• _DIRECTIONS_: Look for the string "bold" in the listing below, then copy every line that has it.

• _DATA RECORDS_:
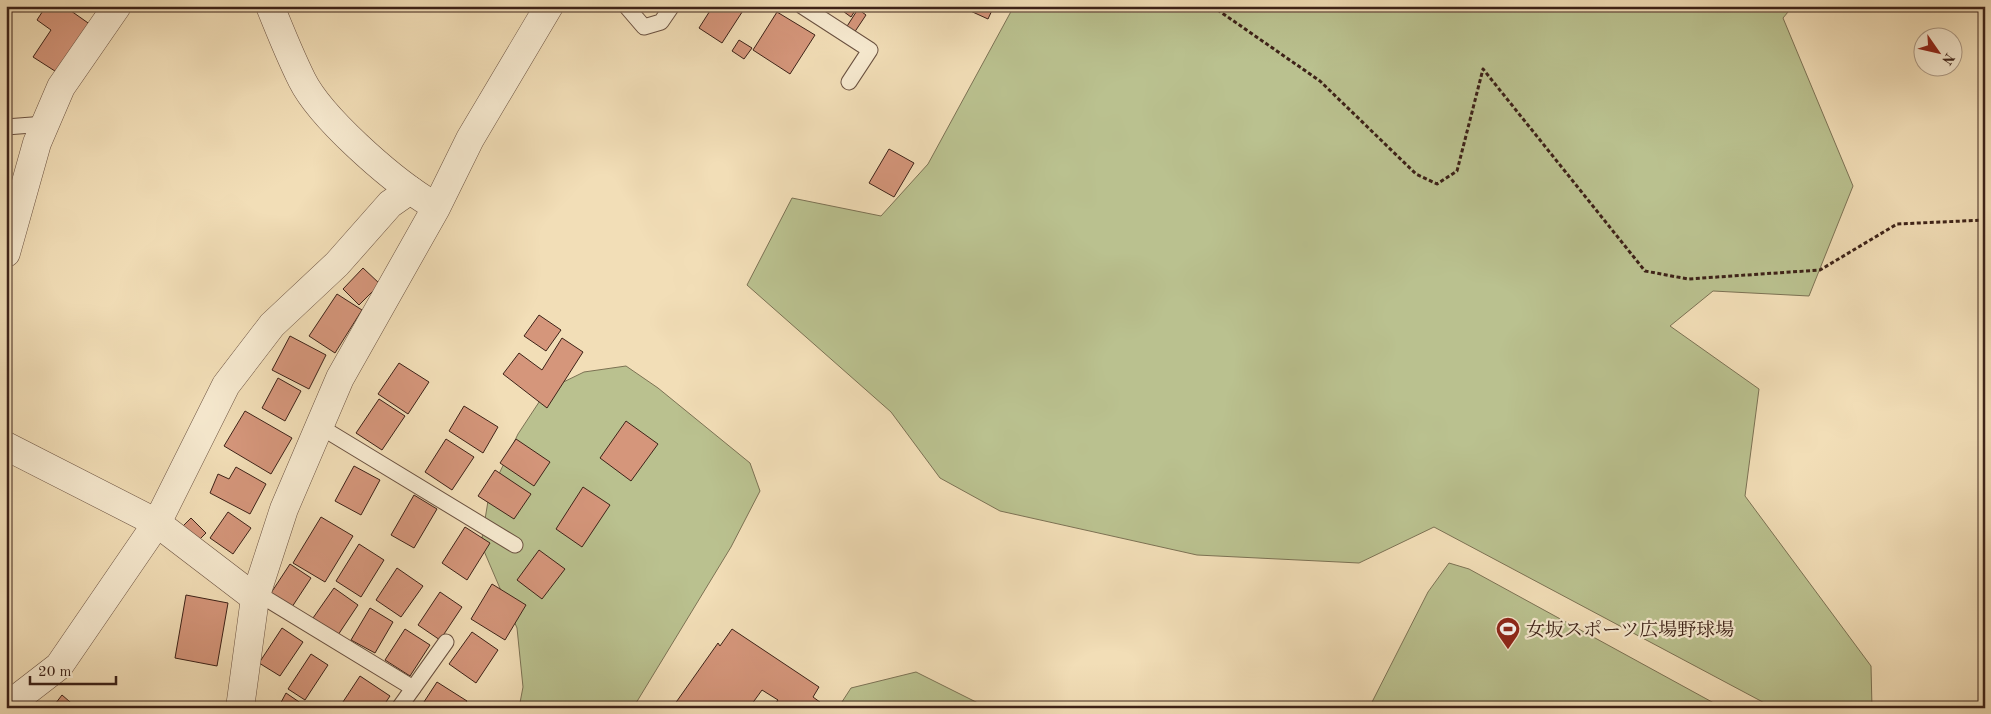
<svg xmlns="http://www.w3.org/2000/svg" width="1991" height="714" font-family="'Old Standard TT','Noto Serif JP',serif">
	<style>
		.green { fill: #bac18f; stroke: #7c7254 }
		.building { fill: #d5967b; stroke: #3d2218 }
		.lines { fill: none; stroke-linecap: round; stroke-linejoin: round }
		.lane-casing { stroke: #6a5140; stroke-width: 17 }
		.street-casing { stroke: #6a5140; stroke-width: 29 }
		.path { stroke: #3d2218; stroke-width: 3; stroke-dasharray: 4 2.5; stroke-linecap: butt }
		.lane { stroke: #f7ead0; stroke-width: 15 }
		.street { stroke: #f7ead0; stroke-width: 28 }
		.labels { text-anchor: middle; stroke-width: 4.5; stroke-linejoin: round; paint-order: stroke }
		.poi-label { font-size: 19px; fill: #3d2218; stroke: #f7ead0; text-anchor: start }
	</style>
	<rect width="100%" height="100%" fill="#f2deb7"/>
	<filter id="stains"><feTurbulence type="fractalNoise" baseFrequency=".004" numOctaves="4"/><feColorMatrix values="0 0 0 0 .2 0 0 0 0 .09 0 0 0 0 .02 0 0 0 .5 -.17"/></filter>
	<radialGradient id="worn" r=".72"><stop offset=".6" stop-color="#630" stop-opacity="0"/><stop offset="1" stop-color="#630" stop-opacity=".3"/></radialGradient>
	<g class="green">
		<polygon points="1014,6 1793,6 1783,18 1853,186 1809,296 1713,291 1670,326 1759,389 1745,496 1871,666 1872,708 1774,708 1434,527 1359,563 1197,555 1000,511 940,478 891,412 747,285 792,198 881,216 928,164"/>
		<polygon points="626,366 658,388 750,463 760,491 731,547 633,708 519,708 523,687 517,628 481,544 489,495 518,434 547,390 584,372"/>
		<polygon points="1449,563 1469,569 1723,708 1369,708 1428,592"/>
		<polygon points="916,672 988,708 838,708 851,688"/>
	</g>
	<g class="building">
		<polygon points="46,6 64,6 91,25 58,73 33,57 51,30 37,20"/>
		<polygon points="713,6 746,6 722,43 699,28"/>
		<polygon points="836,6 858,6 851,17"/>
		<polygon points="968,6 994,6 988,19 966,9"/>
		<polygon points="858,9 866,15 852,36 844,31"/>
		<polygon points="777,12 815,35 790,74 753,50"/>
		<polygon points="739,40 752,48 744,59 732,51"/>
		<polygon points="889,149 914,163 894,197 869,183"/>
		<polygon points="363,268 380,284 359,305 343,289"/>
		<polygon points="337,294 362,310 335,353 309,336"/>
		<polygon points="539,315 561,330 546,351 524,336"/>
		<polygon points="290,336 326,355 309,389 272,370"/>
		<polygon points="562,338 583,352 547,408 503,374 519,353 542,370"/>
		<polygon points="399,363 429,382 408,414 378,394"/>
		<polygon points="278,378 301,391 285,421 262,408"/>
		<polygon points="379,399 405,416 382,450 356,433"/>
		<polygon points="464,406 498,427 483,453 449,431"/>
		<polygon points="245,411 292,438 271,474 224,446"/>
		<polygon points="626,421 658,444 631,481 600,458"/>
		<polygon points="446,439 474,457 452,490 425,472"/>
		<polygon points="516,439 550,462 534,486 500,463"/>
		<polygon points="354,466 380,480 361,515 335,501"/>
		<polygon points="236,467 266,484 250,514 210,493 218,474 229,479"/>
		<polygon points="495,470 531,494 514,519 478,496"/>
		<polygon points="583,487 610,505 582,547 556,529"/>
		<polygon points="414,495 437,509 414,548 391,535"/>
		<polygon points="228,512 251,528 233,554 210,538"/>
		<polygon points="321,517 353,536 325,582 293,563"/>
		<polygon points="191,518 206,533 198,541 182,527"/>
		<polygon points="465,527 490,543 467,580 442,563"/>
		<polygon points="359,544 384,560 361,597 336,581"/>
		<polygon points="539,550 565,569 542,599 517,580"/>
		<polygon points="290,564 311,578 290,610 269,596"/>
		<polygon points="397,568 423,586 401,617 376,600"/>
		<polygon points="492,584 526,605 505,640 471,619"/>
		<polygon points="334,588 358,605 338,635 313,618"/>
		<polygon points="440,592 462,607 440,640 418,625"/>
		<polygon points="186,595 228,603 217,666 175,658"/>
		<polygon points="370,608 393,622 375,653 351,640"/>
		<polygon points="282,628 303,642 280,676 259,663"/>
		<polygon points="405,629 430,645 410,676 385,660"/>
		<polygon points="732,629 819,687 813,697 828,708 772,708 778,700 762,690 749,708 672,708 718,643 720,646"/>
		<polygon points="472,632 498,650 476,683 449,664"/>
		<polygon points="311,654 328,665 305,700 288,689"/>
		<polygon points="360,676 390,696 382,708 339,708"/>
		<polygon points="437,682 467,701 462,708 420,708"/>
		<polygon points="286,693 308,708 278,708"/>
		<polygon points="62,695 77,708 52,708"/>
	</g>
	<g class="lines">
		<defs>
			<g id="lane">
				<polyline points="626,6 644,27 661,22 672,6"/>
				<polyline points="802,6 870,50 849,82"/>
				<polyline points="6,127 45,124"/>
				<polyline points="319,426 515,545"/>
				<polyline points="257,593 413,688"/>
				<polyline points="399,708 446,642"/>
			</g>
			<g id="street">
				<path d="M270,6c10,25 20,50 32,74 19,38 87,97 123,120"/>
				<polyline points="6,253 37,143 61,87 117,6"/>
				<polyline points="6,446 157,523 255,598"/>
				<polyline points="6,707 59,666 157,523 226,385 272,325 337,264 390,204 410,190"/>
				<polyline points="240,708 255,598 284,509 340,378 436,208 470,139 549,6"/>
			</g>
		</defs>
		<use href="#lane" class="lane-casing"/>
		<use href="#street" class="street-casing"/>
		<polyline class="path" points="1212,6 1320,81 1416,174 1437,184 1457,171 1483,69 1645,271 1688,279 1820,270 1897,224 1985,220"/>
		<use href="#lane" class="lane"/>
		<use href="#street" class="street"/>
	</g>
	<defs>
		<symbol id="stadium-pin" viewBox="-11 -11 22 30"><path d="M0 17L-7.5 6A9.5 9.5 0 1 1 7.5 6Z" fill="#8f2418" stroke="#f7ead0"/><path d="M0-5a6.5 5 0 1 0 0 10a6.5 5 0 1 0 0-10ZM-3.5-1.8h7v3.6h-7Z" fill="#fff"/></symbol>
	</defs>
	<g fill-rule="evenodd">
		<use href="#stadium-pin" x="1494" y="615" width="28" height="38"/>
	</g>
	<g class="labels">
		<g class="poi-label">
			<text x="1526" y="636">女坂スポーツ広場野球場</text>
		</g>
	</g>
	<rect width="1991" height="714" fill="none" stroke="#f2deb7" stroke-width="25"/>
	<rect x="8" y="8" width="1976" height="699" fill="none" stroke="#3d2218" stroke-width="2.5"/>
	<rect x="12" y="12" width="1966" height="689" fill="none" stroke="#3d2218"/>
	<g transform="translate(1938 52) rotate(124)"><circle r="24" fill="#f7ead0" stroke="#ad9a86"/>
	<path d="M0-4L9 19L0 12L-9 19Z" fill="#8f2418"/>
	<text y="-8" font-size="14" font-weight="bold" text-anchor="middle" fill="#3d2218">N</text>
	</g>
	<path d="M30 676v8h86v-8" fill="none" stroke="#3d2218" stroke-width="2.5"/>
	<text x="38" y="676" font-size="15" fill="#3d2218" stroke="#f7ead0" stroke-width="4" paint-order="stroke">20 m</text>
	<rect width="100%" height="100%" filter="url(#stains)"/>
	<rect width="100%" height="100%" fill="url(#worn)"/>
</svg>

--

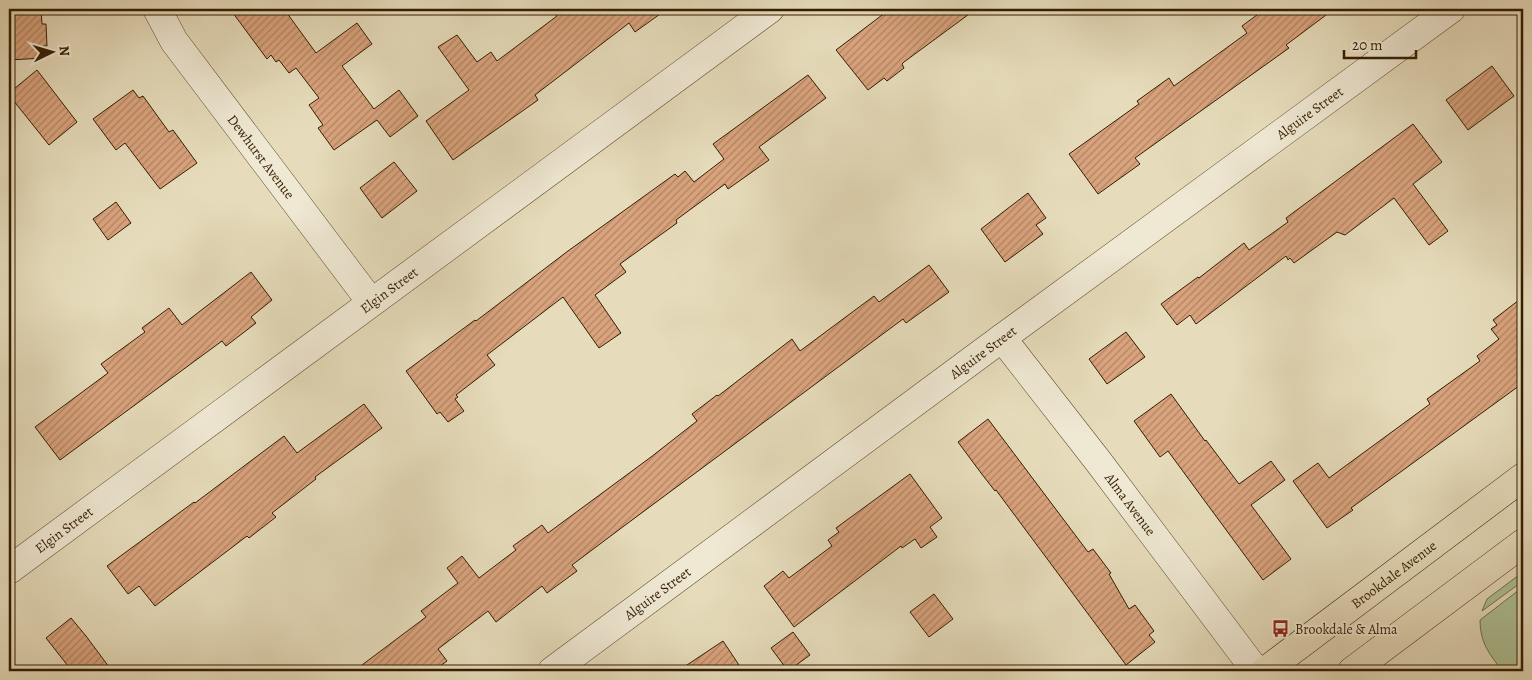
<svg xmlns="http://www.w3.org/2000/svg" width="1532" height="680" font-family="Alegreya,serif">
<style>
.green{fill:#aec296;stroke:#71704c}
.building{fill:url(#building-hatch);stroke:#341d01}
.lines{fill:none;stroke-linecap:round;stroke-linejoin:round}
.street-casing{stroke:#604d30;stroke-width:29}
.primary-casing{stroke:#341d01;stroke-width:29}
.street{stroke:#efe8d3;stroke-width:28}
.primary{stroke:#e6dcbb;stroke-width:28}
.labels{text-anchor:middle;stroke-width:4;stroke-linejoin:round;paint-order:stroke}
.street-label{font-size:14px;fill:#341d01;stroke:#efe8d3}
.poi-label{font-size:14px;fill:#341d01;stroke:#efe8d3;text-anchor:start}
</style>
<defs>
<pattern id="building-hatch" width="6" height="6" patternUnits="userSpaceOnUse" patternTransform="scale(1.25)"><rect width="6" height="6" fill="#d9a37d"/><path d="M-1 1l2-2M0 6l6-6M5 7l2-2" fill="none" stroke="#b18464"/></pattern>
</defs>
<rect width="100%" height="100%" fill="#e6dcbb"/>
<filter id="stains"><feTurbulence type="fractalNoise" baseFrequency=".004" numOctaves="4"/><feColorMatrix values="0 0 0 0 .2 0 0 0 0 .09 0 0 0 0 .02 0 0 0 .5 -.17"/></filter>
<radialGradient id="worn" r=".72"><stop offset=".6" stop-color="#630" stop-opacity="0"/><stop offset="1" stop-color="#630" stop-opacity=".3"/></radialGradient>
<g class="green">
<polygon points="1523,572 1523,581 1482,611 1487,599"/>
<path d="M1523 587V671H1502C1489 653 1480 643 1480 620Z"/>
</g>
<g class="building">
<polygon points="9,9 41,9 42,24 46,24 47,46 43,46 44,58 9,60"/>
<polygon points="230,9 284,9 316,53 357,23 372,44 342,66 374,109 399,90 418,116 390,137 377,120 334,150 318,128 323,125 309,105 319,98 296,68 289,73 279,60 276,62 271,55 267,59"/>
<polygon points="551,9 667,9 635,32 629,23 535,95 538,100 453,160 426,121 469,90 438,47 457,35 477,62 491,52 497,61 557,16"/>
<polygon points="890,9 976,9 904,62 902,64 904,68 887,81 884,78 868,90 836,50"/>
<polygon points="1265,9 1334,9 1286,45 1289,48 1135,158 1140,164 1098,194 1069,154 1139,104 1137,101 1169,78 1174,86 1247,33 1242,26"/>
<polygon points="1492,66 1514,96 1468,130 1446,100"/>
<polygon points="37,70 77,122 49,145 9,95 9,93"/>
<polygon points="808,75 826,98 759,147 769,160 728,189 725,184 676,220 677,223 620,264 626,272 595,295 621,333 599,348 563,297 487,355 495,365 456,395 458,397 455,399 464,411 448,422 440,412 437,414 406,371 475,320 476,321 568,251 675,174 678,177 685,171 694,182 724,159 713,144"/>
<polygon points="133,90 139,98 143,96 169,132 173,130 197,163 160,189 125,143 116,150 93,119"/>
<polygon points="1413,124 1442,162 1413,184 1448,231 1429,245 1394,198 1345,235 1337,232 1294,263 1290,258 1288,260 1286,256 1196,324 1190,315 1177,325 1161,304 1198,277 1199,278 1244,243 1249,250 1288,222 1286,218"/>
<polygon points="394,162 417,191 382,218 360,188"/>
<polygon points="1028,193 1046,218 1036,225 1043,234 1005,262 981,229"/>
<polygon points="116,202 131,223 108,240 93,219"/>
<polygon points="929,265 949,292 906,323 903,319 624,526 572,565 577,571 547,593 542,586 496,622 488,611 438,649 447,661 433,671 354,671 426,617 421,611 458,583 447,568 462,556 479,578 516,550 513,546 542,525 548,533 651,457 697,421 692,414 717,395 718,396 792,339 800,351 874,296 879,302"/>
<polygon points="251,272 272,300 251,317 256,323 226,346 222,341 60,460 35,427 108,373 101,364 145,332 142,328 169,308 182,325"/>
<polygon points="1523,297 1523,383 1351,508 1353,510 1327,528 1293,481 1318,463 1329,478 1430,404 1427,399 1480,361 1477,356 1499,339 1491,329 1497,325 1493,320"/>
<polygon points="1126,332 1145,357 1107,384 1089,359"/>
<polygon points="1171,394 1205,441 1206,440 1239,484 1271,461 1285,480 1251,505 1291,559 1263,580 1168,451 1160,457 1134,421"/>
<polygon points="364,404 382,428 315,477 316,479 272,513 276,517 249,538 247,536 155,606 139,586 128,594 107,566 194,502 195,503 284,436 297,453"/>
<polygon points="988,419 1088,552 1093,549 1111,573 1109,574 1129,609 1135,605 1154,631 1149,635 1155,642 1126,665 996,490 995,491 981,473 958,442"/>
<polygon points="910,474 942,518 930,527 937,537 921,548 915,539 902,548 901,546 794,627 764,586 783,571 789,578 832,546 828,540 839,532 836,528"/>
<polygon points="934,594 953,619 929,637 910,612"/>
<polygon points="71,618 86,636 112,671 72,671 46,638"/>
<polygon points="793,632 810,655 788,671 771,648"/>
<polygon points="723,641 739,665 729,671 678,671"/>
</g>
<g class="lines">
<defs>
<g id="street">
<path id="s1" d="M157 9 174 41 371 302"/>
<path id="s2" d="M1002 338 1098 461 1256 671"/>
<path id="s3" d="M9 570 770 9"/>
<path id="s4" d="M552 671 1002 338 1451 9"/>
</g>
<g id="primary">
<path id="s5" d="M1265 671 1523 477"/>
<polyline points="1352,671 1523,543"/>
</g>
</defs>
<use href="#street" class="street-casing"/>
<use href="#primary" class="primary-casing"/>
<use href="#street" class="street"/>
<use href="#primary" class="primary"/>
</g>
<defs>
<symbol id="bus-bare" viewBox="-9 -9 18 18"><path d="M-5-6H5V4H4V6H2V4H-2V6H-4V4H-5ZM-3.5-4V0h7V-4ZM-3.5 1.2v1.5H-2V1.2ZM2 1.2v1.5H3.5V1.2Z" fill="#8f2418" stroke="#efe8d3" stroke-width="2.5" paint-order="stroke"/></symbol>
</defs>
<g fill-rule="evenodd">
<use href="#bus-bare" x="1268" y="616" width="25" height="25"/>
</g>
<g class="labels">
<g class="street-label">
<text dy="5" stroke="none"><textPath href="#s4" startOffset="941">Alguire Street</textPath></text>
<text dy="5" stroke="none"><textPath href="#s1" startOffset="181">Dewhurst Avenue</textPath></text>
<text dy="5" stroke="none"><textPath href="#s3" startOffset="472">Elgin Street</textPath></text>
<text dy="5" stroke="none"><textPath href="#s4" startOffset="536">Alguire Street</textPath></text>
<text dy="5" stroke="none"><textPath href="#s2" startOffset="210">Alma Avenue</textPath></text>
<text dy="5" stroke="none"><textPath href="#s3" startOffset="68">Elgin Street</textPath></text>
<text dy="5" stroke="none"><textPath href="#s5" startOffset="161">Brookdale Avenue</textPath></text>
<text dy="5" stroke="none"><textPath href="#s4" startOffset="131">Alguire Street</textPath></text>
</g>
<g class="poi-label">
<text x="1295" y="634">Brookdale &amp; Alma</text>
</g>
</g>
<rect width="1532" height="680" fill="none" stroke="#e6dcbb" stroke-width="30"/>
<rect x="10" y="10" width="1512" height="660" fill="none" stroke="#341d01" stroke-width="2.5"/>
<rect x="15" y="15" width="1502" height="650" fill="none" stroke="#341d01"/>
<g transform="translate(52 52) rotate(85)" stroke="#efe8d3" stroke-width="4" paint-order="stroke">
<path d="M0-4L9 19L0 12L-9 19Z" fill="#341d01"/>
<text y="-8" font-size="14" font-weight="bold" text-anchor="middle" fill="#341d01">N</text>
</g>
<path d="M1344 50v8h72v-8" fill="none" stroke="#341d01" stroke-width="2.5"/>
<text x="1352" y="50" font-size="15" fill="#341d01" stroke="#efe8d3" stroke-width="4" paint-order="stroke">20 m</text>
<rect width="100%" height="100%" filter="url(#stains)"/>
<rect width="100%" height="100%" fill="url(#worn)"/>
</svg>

• _SOLUTION TO THIS PROBLEM_:
	<text y="-8" font-size="14" font-weight="bold" text-anchor="middle" fill="#3d2218">N</text>
<text y="-8" font-size="14" font-weight="bold" text-anchor="middle" fill="#341d01">N</text>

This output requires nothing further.